Today's Active Lifestyles (1993)

Merge


Throughout my college years, I despised Sonic Youth. Nonetheless, I was enthralled by the words used by my hipster friends when describing their music. I wanted to love a band whose songs inspired me to enthuse about each rambling lick as if it were a sentient entity. They argued over which seven-minute epic on Daydream Nation flowed the best and I felt like my collection of hardcore and punk records just laid there like dead fish in comparison. Thankfully, my friends were open-minded and grew to share my love for Slint, Thinking Fellers Union Local 282 and Chapel Hill indie rockers Polvo.

Polvo's second album, Today's Active Lifestyles, is one that tiptoes through the tulips. While there is an urgency coursing throughout most of the songs, it often gets totally undermined by the interplay between the two guitarists: Ash Bowie plays tightly wound, punky riffs; Dave Brylawski strums loosey-goosey classic rock chords that veer all over the road. This strange dynamic lends even their catchiest moments a ramshackle charm. For example, "Tilebreaker" is an anthemic power-pop song at its core, yet the band performs it as if they were balancing on four wobbly hubcaps threatening to fall off at any moment. "Lazy Comet" features slow, quavering guitar lines but a snappy rhythm section, and strikes a Middle Eastern vibe that also shows up at other points on the record.

Upon first listen, these shifting dynamics will annoy many. While there is a substantial amount of interesting melodies from song to song, the arrangements often break away into something completely different before basking in them for too long. At least in that respect, Today's Active Lifestyles is extremely frustrating. But had they kept just one or two melodies per song, they wouldn't have sounded like Polvo -- just like a really good Slint/Dinosaur Jr. hybrid.

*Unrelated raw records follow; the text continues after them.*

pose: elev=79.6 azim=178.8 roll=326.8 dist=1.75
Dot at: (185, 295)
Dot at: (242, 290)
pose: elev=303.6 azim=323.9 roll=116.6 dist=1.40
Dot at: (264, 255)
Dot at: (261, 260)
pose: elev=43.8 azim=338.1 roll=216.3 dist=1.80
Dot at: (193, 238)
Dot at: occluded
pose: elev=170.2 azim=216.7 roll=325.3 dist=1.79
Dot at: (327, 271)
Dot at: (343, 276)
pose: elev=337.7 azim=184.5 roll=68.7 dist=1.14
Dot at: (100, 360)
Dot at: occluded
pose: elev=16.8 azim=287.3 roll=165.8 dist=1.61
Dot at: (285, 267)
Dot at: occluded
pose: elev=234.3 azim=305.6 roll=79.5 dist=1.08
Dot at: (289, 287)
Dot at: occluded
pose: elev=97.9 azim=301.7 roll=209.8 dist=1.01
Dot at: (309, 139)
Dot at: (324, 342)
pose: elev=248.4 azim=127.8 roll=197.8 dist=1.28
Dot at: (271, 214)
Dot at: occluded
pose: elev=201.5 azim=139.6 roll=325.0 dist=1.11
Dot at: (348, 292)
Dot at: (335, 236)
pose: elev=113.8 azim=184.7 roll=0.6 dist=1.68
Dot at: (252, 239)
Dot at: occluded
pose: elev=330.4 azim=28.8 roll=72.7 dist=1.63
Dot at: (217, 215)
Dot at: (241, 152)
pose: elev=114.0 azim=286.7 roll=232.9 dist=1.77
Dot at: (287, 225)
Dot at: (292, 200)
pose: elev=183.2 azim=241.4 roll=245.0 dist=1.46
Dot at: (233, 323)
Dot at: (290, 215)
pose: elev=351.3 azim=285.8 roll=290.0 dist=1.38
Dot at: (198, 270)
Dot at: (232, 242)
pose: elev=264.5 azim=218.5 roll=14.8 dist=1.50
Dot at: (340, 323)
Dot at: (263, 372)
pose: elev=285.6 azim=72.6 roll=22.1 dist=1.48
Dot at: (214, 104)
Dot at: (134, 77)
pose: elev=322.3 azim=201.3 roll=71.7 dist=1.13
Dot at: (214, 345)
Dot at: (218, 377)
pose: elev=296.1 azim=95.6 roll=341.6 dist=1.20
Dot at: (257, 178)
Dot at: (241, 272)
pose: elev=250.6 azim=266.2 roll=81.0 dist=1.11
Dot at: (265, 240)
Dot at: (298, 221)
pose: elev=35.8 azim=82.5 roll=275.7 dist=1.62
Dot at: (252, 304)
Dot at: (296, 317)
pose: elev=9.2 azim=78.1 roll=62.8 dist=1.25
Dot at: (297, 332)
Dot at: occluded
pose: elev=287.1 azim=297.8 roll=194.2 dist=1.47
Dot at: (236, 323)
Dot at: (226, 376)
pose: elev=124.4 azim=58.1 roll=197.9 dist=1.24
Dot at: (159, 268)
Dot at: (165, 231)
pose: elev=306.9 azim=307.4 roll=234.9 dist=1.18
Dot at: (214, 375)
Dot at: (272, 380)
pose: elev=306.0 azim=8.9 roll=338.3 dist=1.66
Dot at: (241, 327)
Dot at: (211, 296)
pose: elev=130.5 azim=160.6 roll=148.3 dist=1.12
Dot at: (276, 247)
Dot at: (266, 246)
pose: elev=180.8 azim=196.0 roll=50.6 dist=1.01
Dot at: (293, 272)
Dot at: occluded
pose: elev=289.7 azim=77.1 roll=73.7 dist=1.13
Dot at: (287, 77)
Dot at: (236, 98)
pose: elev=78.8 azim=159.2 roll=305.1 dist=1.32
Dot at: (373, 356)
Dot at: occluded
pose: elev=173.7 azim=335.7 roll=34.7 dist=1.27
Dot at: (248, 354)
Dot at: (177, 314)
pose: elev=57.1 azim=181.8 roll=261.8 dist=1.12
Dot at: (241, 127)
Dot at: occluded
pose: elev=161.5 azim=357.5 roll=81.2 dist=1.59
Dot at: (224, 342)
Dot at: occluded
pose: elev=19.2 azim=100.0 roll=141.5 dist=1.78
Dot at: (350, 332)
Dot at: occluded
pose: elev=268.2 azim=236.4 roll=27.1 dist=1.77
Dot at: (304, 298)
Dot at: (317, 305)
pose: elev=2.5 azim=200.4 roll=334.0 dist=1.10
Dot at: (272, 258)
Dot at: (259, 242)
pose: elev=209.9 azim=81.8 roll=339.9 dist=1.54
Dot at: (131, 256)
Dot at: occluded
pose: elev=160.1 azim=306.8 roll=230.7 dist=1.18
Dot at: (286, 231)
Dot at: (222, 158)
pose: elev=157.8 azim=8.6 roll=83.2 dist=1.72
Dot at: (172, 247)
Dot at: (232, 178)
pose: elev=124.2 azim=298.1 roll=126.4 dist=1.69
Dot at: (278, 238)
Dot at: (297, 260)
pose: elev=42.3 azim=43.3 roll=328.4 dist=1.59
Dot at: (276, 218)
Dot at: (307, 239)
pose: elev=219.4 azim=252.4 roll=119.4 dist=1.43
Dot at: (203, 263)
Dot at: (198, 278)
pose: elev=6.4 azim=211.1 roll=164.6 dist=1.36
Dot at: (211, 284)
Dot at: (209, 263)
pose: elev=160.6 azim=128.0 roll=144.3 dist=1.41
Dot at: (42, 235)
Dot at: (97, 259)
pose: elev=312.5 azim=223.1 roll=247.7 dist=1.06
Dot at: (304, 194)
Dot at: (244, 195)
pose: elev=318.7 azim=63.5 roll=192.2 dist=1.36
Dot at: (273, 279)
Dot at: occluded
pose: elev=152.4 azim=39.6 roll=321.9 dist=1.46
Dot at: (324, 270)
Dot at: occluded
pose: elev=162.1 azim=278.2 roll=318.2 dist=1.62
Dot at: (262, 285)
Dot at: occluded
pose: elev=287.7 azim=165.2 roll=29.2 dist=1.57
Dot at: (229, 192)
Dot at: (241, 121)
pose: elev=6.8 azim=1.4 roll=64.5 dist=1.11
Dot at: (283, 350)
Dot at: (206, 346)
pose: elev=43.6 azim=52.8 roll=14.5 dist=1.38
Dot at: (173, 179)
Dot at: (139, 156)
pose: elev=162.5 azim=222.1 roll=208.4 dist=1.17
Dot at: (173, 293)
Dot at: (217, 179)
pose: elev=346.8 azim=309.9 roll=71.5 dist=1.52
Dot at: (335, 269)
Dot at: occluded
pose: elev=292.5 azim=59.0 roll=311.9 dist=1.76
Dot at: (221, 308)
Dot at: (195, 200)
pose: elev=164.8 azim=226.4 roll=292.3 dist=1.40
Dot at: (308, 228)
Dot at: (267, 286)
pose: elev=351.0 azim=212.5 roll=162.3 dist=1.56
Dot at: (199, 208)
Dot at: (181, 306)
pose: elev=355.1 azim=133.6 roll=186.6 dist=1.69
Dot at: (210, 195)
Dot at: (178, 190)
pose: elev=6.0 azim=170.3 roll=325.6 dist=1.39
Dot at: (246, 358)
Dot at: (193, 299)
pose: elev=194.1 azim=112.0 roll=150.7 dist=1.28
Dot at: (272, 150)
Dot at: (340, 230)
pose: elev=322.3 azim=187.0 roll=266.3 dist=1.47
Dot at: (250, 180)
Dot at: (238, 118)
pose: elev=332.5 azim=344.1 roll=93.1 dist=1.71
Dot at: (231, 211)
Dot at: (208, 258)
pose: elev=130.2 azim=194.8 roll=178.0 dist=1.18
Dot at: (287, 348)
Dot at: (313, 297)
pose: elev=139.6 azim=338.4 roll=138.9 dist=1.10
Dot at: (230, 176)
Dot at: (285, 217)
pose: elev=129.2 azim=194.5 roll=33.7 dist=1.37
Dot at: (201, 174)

One of the few cited problems with this album has been the production; it's rather flat in some areas, and Ash Bowie's nondescript vocals are buried low in the mix when they probably could have complemented many of the melodies. However, since the tinny quality of their sound disqualifies Polvo from ever being considered an energetic rock band, it is far from a fatal flaw; it actually helps to emphasize their unique ambience and guitar interplay.

For those who decide to step boldly into this release, what you will get is a mixture of the screwed-up and the undeniably beautiful, with bizarre moments sticking out like sore thumbs. Together, these elements form the musical equivalent to an abstract painting. It is hard to understand at first, but over time its structure will unfurl before your eyes.